*** Opening of Source material ***

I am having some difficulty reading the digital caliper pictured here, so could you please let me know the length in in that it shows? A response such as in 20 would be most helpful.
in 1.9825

*** Close of Source material ***
*** Opening of Source material ***

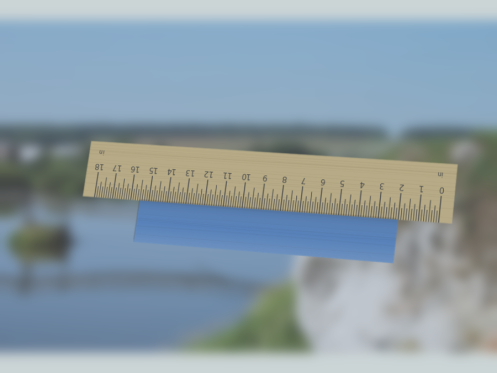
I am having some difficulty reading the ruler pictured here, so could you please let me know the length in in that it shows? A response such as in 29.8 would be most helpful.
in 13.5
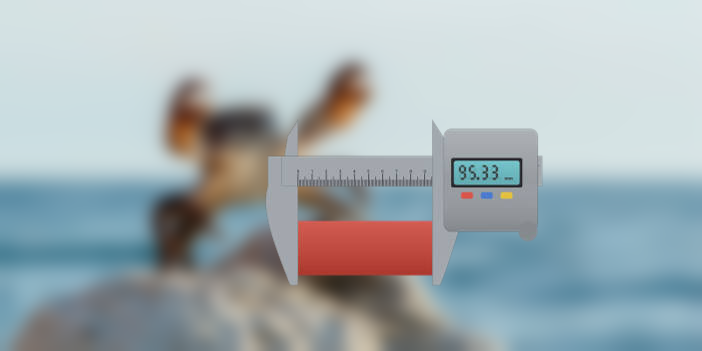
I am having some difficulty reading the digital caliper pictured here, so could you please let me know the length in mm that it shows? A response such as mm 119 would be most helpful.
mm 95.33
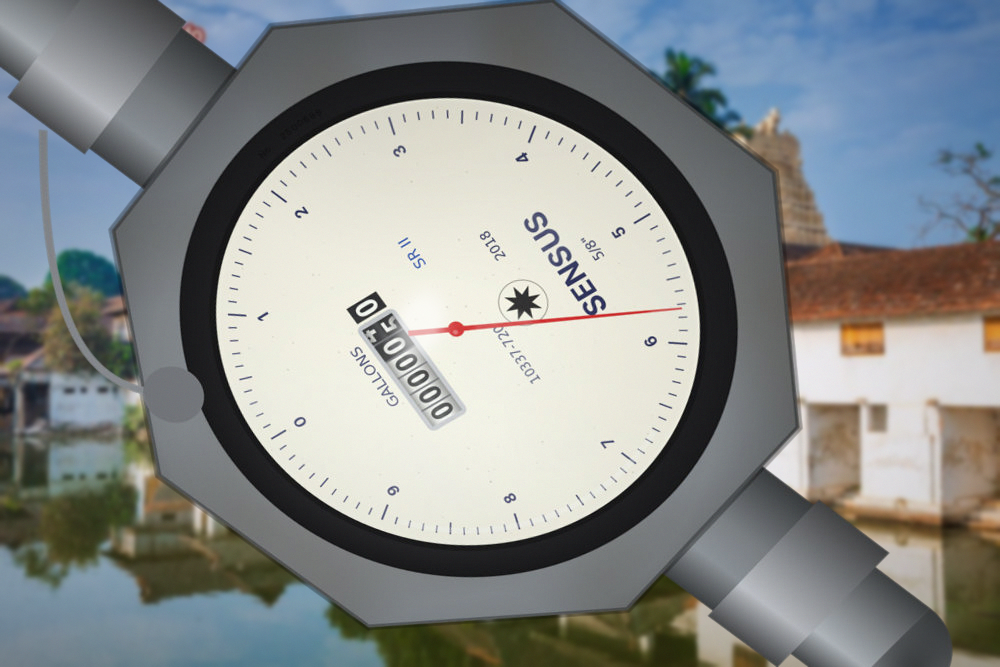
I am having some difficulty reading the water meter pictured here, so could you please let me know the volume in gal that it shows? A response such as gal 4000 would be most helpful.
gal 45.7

*** Close of Source material ***
*** Opening of Source material ***

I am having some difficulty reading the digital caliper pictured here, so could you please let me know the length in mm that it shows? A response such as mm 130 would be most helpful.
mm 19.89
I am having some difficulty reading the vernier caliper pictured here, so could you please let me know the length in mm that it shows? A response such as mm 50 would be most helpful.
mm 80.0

*** Close of Source material ***

▶ What you have to do:
Count how many of the lines above contain the string "here", treating uppercase and lowercase as different. Reply with the number alone.

▶ Worked solution:
6